Further anecdote:  I lived in a place in the coastal range, west of here, that was up on a hill, and used a water ram to send the remaining 10% of a seasonal spring uphill to the small water reservoir above the house.  It was not rainwater though, so I should terminate the anecdote...

On 4/12/06, Ben Barrett <[EMAIL PROTECTED]> wrote:
Ahh, I'm so glad to read that :)  The rainwater system is exactly why I'm going... I helped my workplace make a donation for that, and was gifted a ticket.  Incidentally, the farm I grew up on has a cool rainwater collection system, where a 20'x30' roof on top of the hill collections rainwater into a buried basin, and feeds out for animals in the fields below.  I'm so proud.

   Ben

PS - I am looking forward to the burning man panel on saturday.
PPS - If it wasn't a little out there, we wouldn't be certain we were still in Eugene, maybe?   (err, maybe we're not)

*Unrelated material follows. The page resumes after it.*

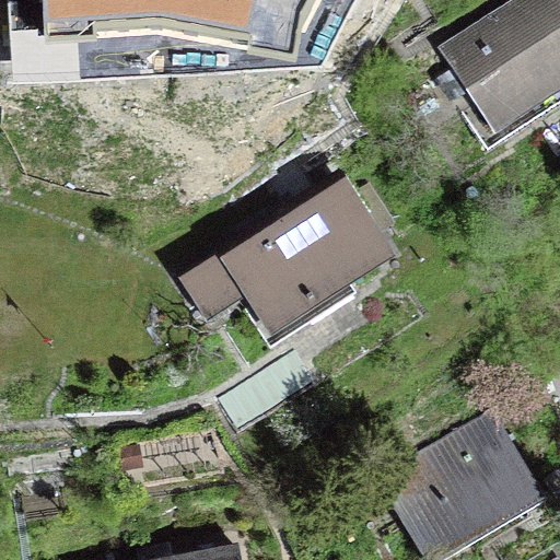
[(559,0),(525,0),(441,55),(492,132),(559,89),(559,0)]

On 4/12/06, Alan <[EMAIL PROTECTED]> wrote:
Ben Barrett wrote:
  > I am going to the HOPES conference this weekend at UO and should be able to
> answer my own question soon :)
> http://hopes.uoregon.edu
> (very cool stuff, there -- check it out if you have the time and
> inclination)
>
>    Ben

Why do they always need to muck up a perfectly useful conference with
blather?
I mean, morning yoga? Linear time?
That's hardly going to bring in the masses.
Too bad, 'cause that rainwater one looks interesting.